Veliaht prens Pakistan ile Hindistan arasındaki çatışmada pozisyon almak yerine, iki tarafı da dengeleme ve kendi yanına çekme niyetinde. Pakistanlı tutuklulara benzer şekilde, Suudi Arabistan’da tutuklu olan 2 bin 224 Hindistanlının 850’sini serbest bırakacağına dair teminat verdi. Ayrıca Hindistan’a 100 milyar doları geçecek yatırım sözü de verdi.
Suudi-Çin ilişkileri derinleşiyor
Muhammed Bin Selman Asya turunu küresel siyasette gittikçe güçlenen ve ABD’nin hegemonyasını sona erdirebilme potansiyeline sahip olan Çin ile sonlandırdı. Suudi Arabistan petrolünün bir numaralı alıcısı olan Çin, krallığın 2030 vizyonu ve yabancı yatırımcıyı ülkeye çekme fikri açısından önemli bir aktör olarak görülüyor. Benzer şekilde, Bir Kuşak Bir Yol projesi açısından Pekin Riyad’ı önemli bir ortak olarak görüyor. 2016’da stratejik işbirliğine dönüşen ilişkiler, Kral Selman’ın 2017’deki ziyareti kapsamında imzalanan 45 anlaşmayla daha da derinleşmişti.
Ekonominin yanı sıra politik meselelerde de iki ülke ortak hareket ediyor.

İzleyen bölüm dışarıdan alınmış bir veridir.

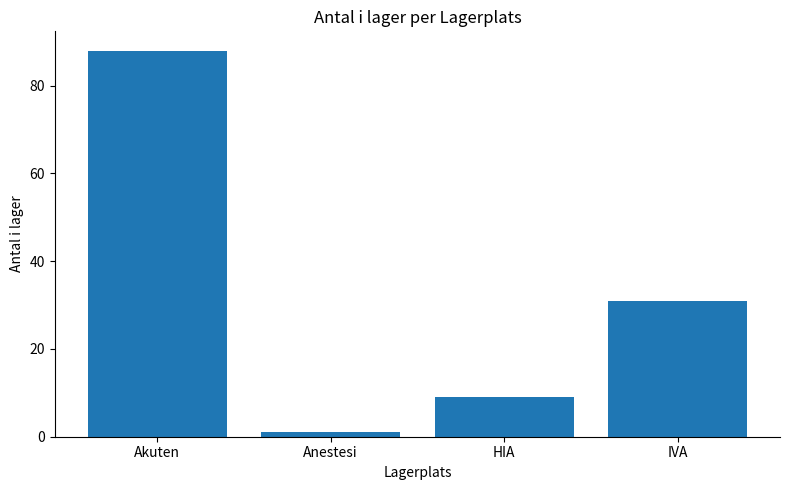

At which label is the value closest to 44?

IVA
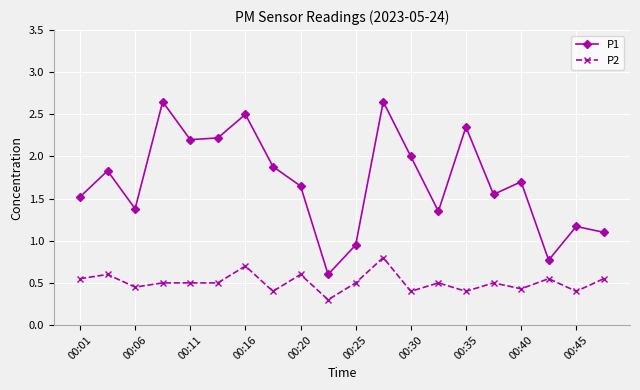

Count the number of categories in the chart.

20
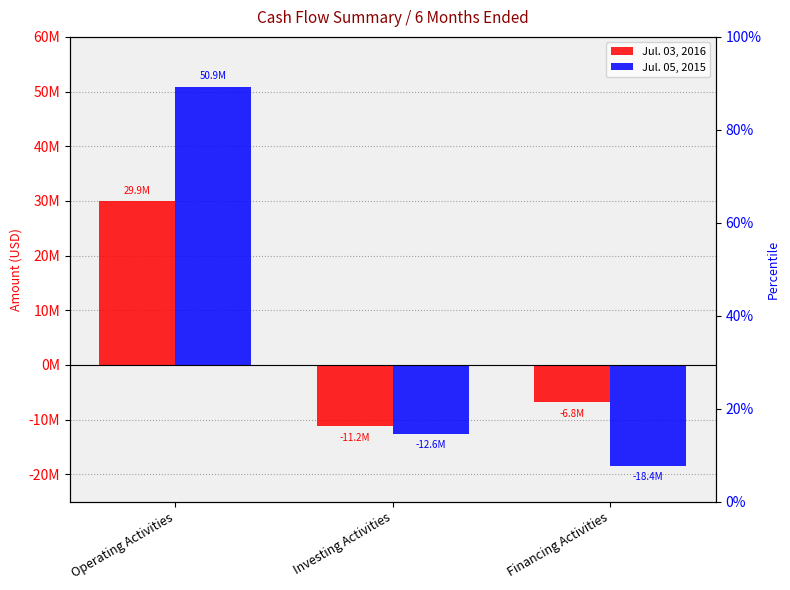

What is the total value across all series at Operating Activities?

80775000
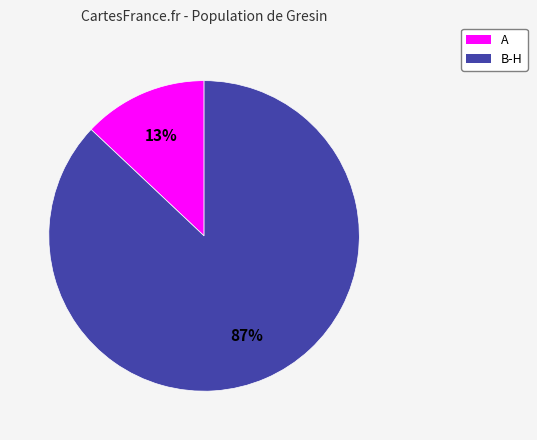

Does any single category account for the majority?

Yes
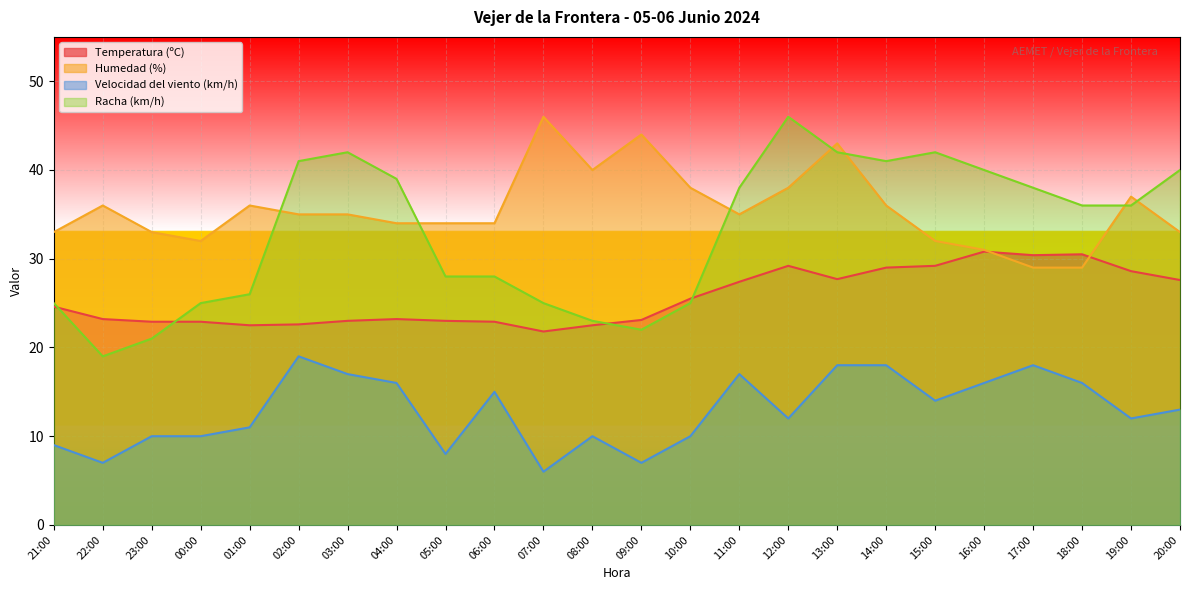

List the series in order of their peak value, lowest first.

Velocidad del viento (km/h), Temperatura (ºC), Humedad (%), Racha (km/h)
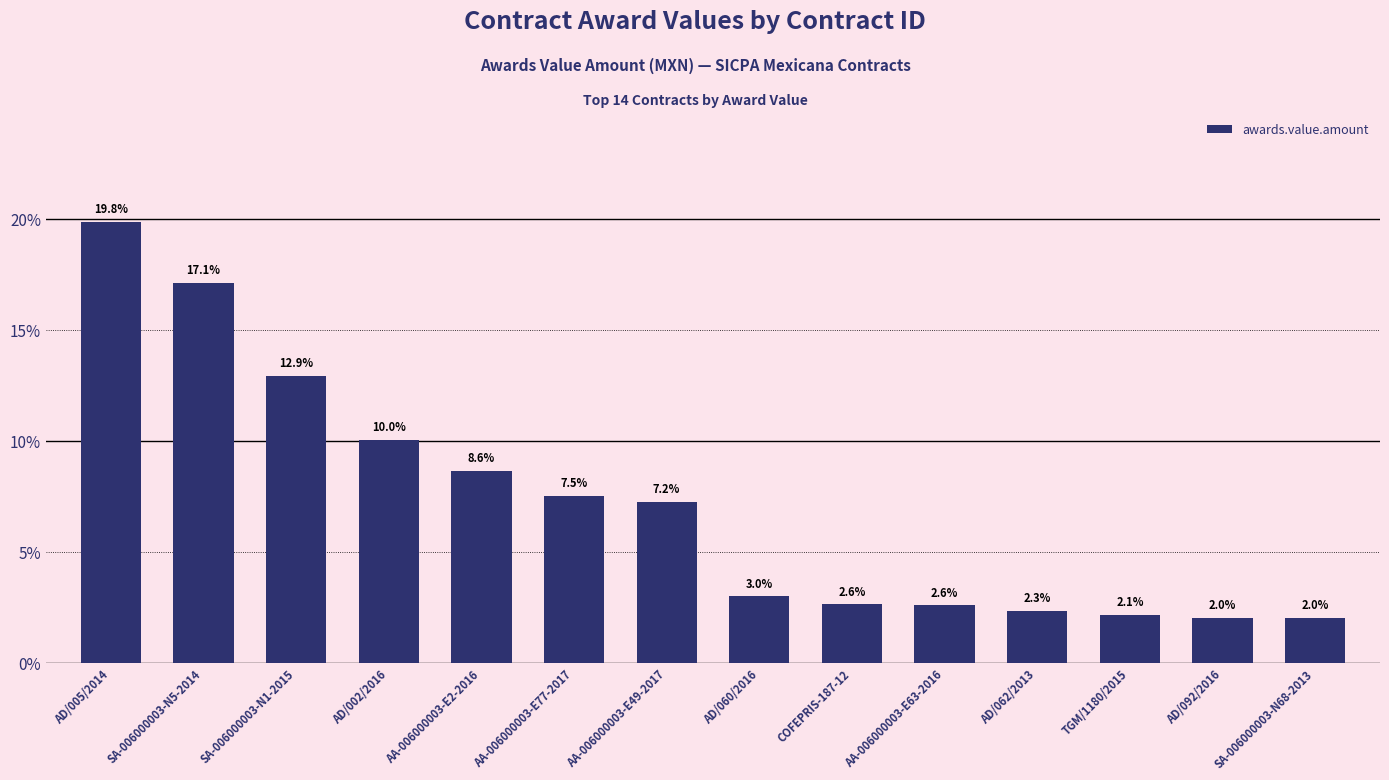

What is the difference between the maximum and second lowest values?

17.8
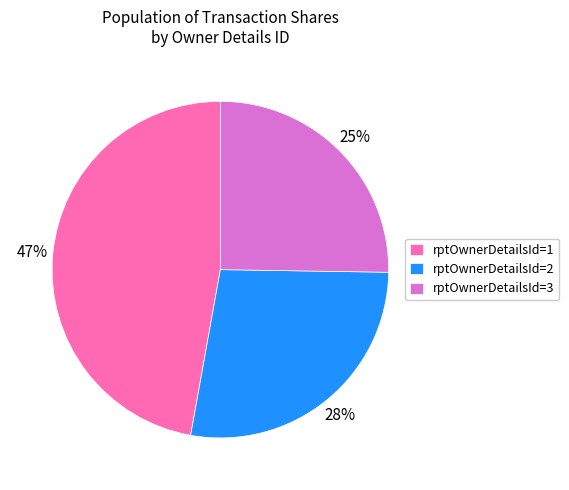

Between rptOwnerDetailsId=1 and rptOwnerDetailsId=2, which is larger?

rptOwnerDetailsId=1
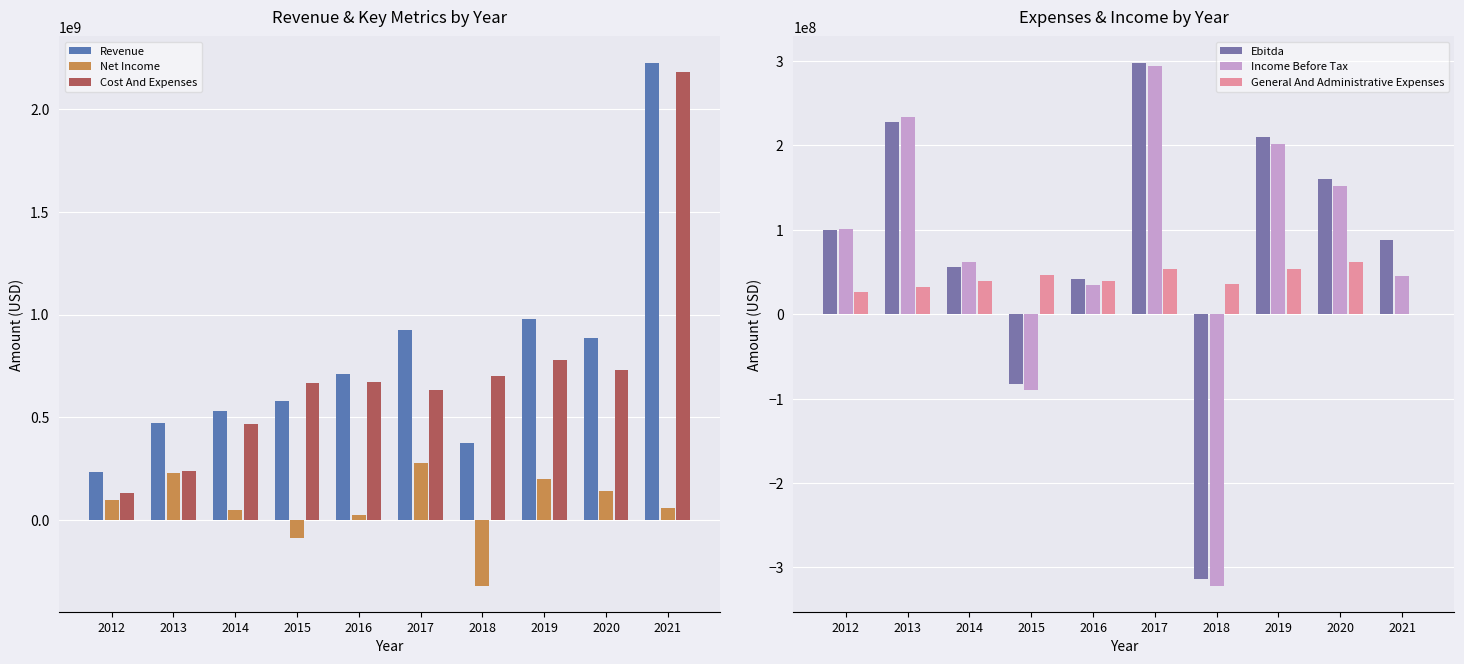

At which label does Net Income reach its peak?

2017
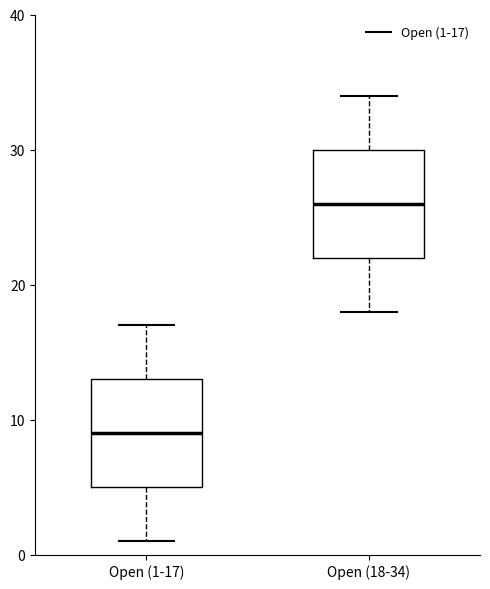

Reading left to right, transcribe this box plot: for each box, give where its median line is, the range the box spans, and where its two whiskers end, as read against the y-axis. The values are not printed on the chart, so give them approximately, as read against the axis.

Open (1-17): median 9, box 5 to 13, whiskers 1 to 17
Open (18-34): median 26, box 22 to 30, whiskers 18 to 34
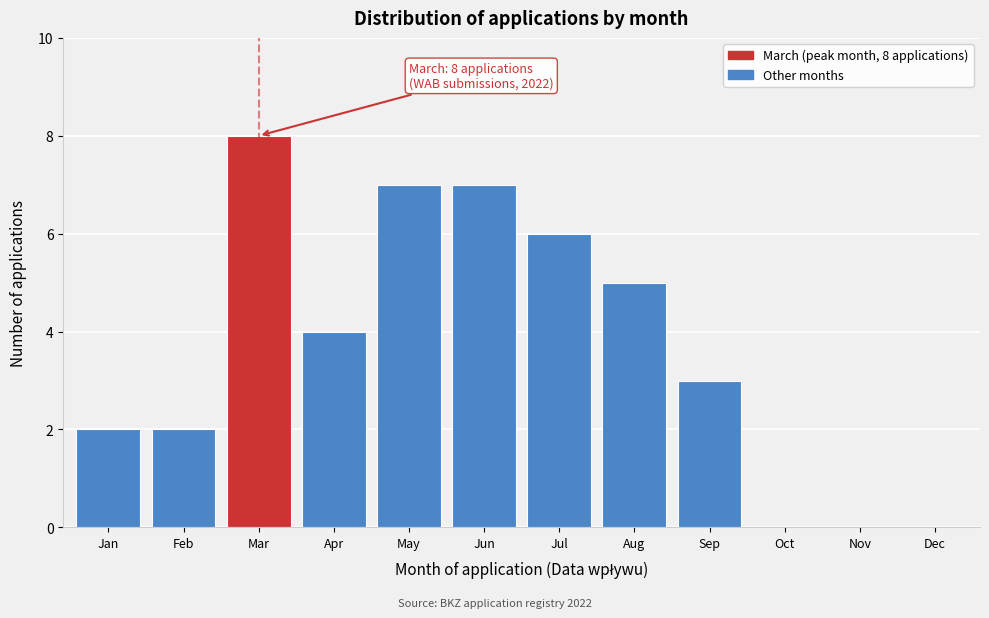

Reading left to right, transcribe all the data shown in this chart.

Jan=2	Feb=2	Mar=8	Apr=4	May=7	Jun=7	Jul=6	Aug=5	Sep=3	Oct=0	Nov=0	Dec=0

Özellikle Kaşıkçı cinayetinin ardından birçok Batılı yatırımcının krallıkla ticaret konusunda temkinli davranmasından sonra, Çin’in Suudi Arabistan nezdindeki önemi daha da arttı. Benzer şekilde Suudi Arabistan da Çin’in Doğu Türkistan’daki insan hakları ihlallerine sessiz kalmıştı. Politikanın yanı sıra askeri işbirlikleri de göz ardı edilmeyecek derecede önemli. Her ne kadar diplomatik ilişkiler 1990’larda başlasa da askeri ilişkiler 1980’lere dayanıyor. 1988’de orta ölçekli balistik füzeler Pekin tarafından Riyad’a temin edilmişti. Bu anlamda, Muhammed bin Selman’ın nükleer enerji ve füze projelerinde de Çin önemli bir aktör olarak öne çıkıyor. Pakistan ve Çin’in füze fabrikasyonundaki tarihi tecrübeleri, Suudi Arabistan’ın nükleer enerji ve füze tesisi elde etmesinde büyük paya sahip ve bu anlamda prensin ziyareti manidar. Öte yandan, prensin ziyaretinden önce İranlı üst düzey yetkililerin Çin’de temaslarda bulunmuş olması, Suudi Arabistan-Çin yakınlaşmasının Suudi Arabistan-İran bölgesel rekabetinin Asya’ya bir yansıması olarak okunabilmesine imkan veriyor.
Malezya ve Endonezya
Prensin Asya turunun ilk programında yer almasına ve her ne kadar herhangi bir gerekçe gösterilmeksizin ertelenmesine rağmen, Malezya ve Endonezya da Suudi Arabistan açısından kritik öneme sahip. Riyad-Jakarta arasındaki ilişkilerin soğuk ve gergin ilerlediği bir dönemde, ilk planlamada prensin Asya turuna Endonezya’yı da dahil etmesi, stratejik çıkarları ortaya koyar nitelikte. Suudi Arabistan’da çalışan Endonezyalı işçilerin kötü muameleye maruz kalması ve Endonezya’ya yönelik geniş çaplı Suudi yatırımlarının hayata geçirilmemesi ilişkileri gerginleştirmişti. Prensin gerçekleşmeyen ziyaretinin, söz konusu gerginlikleri azaltmaya yönelik bir adım olarak planlandığı söylenebilir.
Dış politikada nefes
Suudi Arabistan, veliaht prensinin kontrolünde yaşadığı dış ve iç politik değişimle, birçok müttefikini kaybetti. Katar ambargosu, Fas ile yaşadığı kriz, Cezayir’de cumhurbaşkanı tarafından karşılanmayışı, Kaşıkçı cinayeti ve bölgesel birçok aktörle yaşadığı krizler, Suudi Arabistan’ı bölgede ve uluslararası arenada yalnızlaştırıyor ve ABD’ye daha bağımlı kılıyor. Bu açmazdan kurtulmak, dış politikadaki aktörleri çeşitlendirmek ve işbirliği alanlarını genişletmek isteyen Muhammed bin Selman Asya kozuyla Batı dışındaki ülkelerle stratejik ilişkileri geliştirmek istiyor. Dolayısıyla Muhammed bin Selman zedelenen imajını Asya ülkeleriyle yakınlaşarak tazelemek istiyor. Ayrıca ekonomik olarak gittikçe önemi artan Asya bölgesi prensin 2030 vizyonu açısından da önemli. Prensin Asya kozu aynı zamanda bölgesel güç mücadelesine girdiği İran’ı sınırlandırmayı da hedefliyor.